A Fundação Livraria Lello comprá-la-ia logo a seguir por cerca de 1,1 milhões de euros. Já então, e mesmo antes de se saber quem fora o comprador mas existindo a informação pública de que era português e de que tinha interesse em ver a Descida da Cruz num museu nacional, o Soares dos Reis posicionou-se para poder receber a obra, diz António Ponte.
Esta obra do ciclo final do artista português que viria a morrer em Roma vai “fortalecer e enriquecer o núcleo de Domingos Sequeira” do Museu Nacional Soares do Reis, defende o seu director, que recorda que o pintor, bem como o seu correligionário Vieira Portuense (também representado na colecção do museu), foi professor na Academia de Marinha, no Porto. “Os dois são responsáveis pela transformação artística do Porto no final do século XVIII e início do século XIX”, sublinha.

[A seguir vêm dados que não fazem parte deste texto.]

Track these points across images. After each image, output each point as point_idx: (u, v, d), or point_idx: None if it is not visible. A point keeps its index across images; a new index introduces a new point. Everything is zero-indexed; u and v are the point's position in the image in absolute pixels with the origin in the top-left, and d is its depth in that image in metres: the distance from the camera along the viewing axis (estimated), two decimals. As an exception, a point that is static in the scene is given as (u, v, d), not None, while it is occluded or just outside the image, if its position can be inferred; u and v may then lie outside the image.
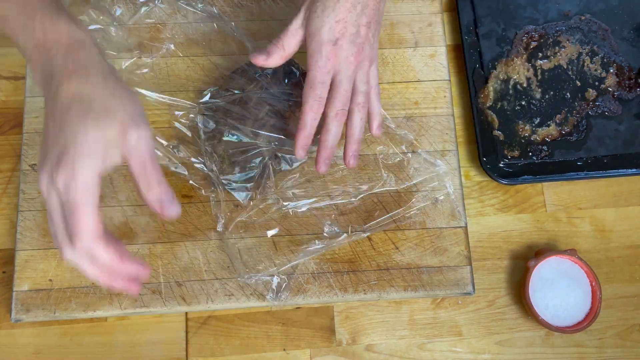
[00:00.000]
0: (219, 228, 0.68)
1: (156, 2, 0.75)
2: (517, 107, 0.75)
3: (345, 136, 0.61)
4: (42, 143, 0.48)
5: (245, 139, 0.65)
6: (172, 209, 0.49)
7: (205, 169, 0.68)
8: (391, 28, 0.77)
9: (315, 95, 0.58)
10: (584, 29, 0.79)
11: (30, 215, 0.69)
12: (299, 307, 0.70)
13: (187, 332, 0.68)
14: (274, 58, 0.59)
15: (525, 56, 0.77)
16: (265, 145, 0.65)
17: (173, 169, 0.69)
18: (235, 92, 0.67)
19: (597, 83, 0.77)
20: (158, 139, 0.69)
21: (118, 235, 0.68)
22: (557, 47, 0.78)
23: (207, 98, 0.68)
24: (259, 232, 0.69)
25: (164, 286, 0.67)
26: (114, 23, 0.74)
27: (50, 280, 0.67)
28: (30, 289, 0.67)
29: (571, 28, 0.79)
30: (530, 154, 0.74)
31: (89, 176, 0.45)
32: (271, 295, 0.67)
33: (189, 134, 0.70)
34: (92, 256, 0.46)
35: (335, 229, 0.68)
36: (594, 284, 0.69)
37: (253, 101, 0.64)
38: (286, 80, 0.67)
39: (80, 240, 0.45)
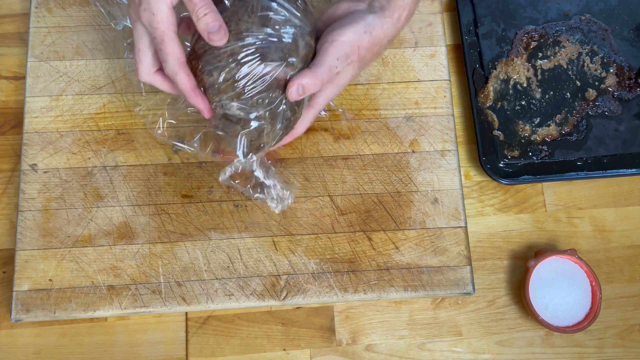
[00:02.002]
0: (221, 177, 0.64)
1: None
2: (517, 107, 0.75)
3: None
4: None
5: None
6: (219, 39, 0.54)
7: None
8: (391, 28, 0.77)
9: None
10: (584, 29, 0.79)
11: (30, 215, 0.69)
12: (299, 307, 0.70)
13: (187, 332, 0.68)
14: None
15: (525, 56, 0.77)
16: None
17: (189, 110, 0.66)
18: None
19: (597, 83, 0.77)
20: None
21: (118, 235, 0.68)
22: (557, 47, 0.78)
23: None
24: (259, 232, 0.69)
25: (164, 286, 0.67)
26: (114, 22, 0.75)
27: (50, 280, 0.67)
28: (30, 289, 0.67)
29: (571, 28, 0.79)
30: (530, 154, 0.74)
31: (164, 11, 0.54)
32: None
33: None
34: (174, 80, 0.56)
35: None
36: (594, 284, 0.69)
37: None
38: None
39: (168, 63, 0.55)
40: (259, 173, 0.63)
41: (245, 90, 0.56)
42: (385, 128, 0.73)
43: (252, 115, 0.57)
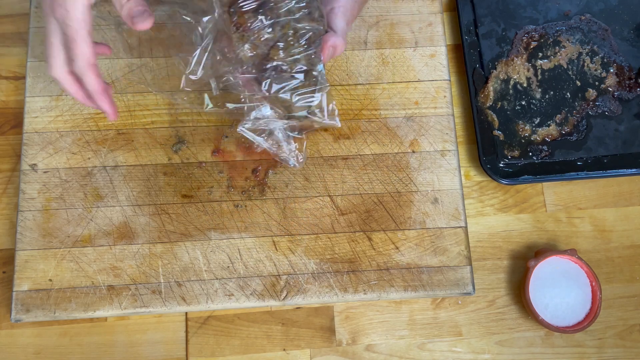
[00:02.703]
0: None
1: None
2: (517, 107, 0.75)
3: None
4: None
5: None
6: (142, 22, 0.53)
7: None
8: (391, 28, 0.77)
9: None
10: (584, 29, 0.79)
11: (30, 215, 0.69)
12: (299, 307, 0.70)
13: (187, 332, 0.68)
14: None
15: (525, 56, 0.77)
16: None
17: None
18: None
19: (597, 83, 0.77)
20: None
21: (118, 235, 0.68)
22: (557, 47, 0.78)
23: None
24: (259, 232, 0.69)
25: (164, 286, 0.67)
26: (114, 22, 0.75)
27: (50, 280, 0.67)
28: (30, 289, 0.67)
29: (571, 28, 0.79)
30: (530, 154, 0.74)
31: (79, 9, 0.52)
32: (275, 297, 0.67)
33: None
34: (83, 80, 0.56)
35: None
36: (594, 284, 0.69)
37: None
38: None
39: (77, 63, 0.54)
40: (279, 134, 0.63)
41: (296, 44, 0.57)
42: (385, 128, 0.73)
43: (298, 68, 0.58)
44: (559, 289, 0.69)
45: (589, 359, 0.69)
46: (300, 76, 0.58)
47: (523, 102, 0.76)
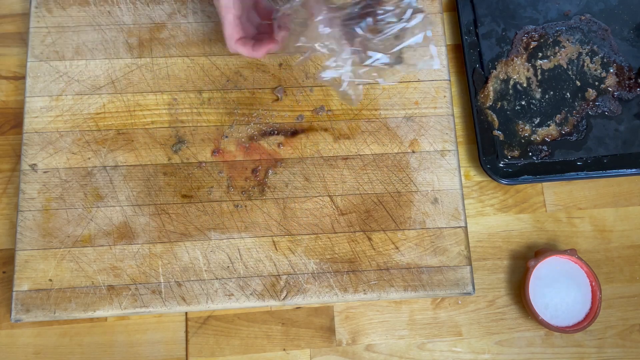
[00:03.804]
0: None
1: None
2: (517, 107, 0.75)
3: None
4: None
5: None
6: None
7: None
8: (391, 28, 0.77)
9: None
10: (584, 29, 0.79)
11: (30, 215, 0.69)
12: (299, 307, 0.70)
13: (187, 332, 0.68)
14: None
15: (525, 56, 0.77)
16: None
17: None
18: None
19: (597, 83, 0.77)
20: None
21: (118, 235, 0.68)
22: (557, 47, 0.78)
23: None
24: (259, 232, 0.69)
25: (164, 286, 0.67)
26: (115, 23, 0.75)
27: (50, 280, 0.67)
28: (30, 289, 0.67)
29: (571, 28, 0.79)
30: (530, 154, 0.74)
31: None
32: (274, 297, 0.67)
33: None
34: (237, 52, 0.67)
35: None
36: (594, 284, 0.69)
37: None
38: None
39: (228, 44, 0.66)
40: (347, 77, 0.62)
41: None
42: (385, 128, 0.73)
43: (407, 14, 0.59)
44: (559, 289, 0.69)
45: (589, 359, 0.70)
46: (404, 22, 0.58)
47: (523, 102, 0.76)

Antes da ida para o Soares dos Reis, "o público vai ter uma oportunidade única para ver, pela primeira vez, a obra de Domingos Sequeira, no Mosteiro de Leça do Balio, sede da Fundação Livraria Lello”, indica a fundação no comunicado agora divulgado.

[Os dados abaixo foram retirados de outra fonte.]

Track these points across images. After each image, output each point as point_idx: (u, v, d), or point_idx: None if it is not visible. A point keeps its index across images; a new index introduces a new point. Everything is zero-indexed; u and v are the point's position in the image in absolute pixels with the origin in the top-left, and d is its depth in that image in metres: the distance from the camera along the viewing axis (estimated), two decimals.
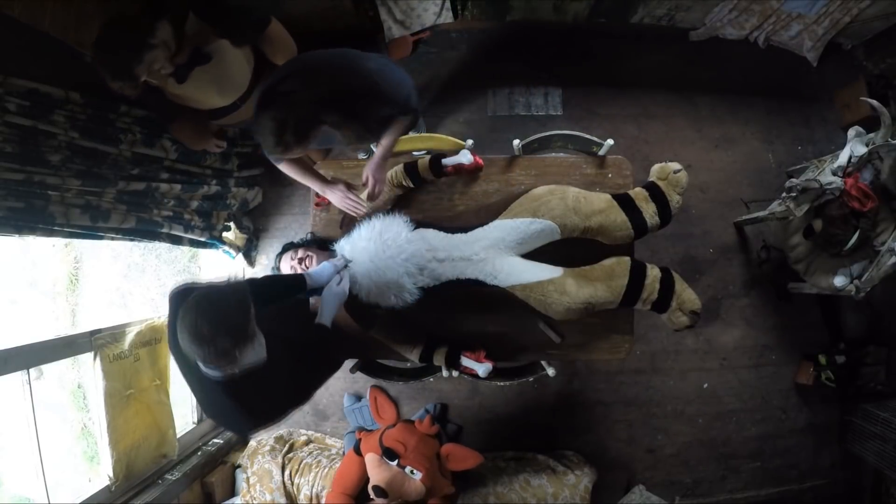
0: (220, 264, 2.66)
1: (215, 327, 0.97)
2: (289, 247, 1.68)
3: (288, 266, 1.62)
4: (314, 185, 1.61)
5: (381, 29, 2.42)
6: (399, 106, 1.38)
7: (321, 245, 1.68)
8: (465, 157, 1.64)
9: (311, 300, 1.46)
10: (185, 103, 1.75)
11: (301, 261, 1.59)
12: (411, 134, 2.12)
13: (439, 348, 1.65)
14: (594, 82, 2.74)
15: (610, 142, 1.73)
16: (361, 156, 2.37)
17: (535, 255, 1.59)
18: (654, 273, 1.52)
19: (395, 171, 1.64)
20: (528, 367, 1.97)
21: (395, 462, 1.82)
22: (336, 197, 1.59)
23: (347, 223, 1.67)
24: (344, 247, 1.56)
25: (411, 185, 1.66)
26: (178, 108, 1.76)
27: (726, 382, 2.59)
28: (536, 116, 2.72)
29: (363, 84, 1.30)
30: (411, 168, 1.63)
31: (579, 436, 2.55)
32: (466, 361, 1.62)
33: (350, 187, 1.61)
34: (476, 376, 1.63)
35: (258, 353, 1.13)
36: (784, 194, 2.06)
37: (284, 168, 1.56)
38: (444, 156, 1.66)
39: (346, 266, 1.45)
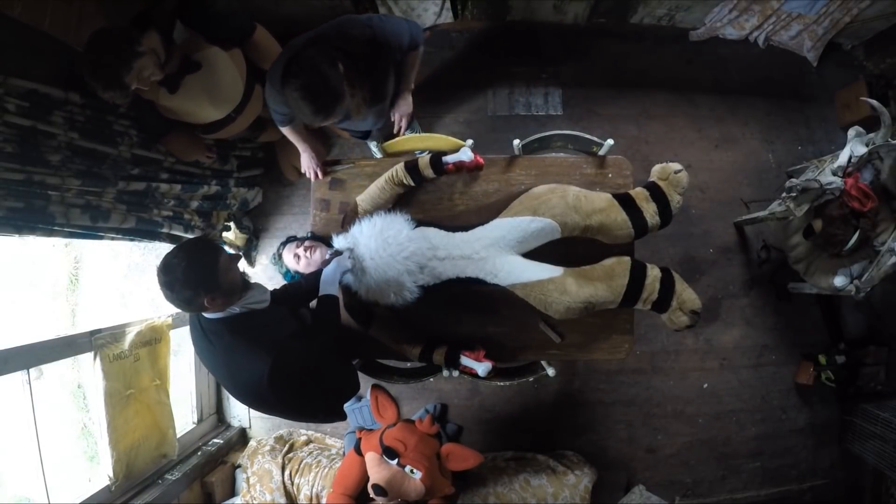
0: None
1: (176, 278, 1.10)
2: (292, 238, 1.70)
3: (291, 255, 1.62)
4: (299, 144, 1.78)
5: None
6: (406, 41, 1.49)
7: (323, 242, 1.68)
8: (466, 155, 1.64)
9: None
10: (179, 117, 1.76)
11: (307, 249, 1.60)
12: (410, 134, 2.13)
13: (439, 347, 1.65)
14: (594, 82, 2.74)
15: (610, 142, 1.73)
16: (375, 152, 2.36)
17: (535, 254, 1.59)
18: (654, 273, 1.52)
19: (396, 169, 1.64)
20: (528, 367, 1.96)
21: (395, 461, 1.82)
22: (304, 158, 1.80)
23: (348, 223, 1.67)
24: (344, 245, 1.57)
25: (412, 184, 1.66)
26: (169, 123, 1.78)
27: (726, 382, 2.59)
28: (536, 116, 2.72)
29: (366, 33, 1.40)
30: (412, 166, 1.63)
31: (579, 436, 2.55)
32: (466, 361, 1.62)
33: (318, 156, 1.81)
34: (476, 376, 1.63)
35: (253, 296, 1.27)
36: (784, 194, 2.06)
37: (285, 131, 1.72)
38: (445, 154, 1.66)
39: (340, 253, 1.52)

As visitas têm um tempo limitado e realizam-se mediante inscrição no site da fundação durante a tarde do próprio 18 de Maio. O Dia Internacional dos Museus será assim assinalado duplamente, porque na ocasião será também mostrado o resultado do trabalho de requalificação do mosteiro iniciado em 2021 pelo arquitecto Álvaro Siza – motivo pelo qual as visitas serão conduzidas por estudantes da Faculdade de Arquitectura da Universidade do Porto e pela Casa da Arquitectura. O mosteiro voltará a fechar portas e reabrirá a 22 de Junho com programação própria alinhada até ao final do ano.
O caso Descida da Cruz foi inicialmente noticiado pelo semanário Expresso, que divulgou que a DGPC autorizara a sua exportação e considerara inoportuna a sua classificação apesar dos pareceres em contrário que havia solicitado. Depois disso, a pintura, parte de um conjunto de obras de temática religiosa que Domingos Sequeira executou em Roma por volta de 1827-28, foi expedida para Madrid, onde esteve à guarda da galeria Colnaghi, especializada em arte antiga. Daí seguiu para a feira de Maastricht, onde foi finalmente adquirida por uma entidade portuguesa que, mais tarde se viria a saber ter sido a Fundação Livraria Lello.
Até aqui, especulava-se já com alguma segurança que o seu destino próximo seria o Soares dos Reis, o único museu nacional do Porto. Tanto o actual como o ex-director do Museu Nacional de Arte Antiga defenderam porém que a pintura deveria juntar-se, em Lisboa, à Adoração dos Magos, obra tida como da mesma série e adquirida em 2016 através de uma campanha de angariação de fundos para a principal pinacoteca pública do país.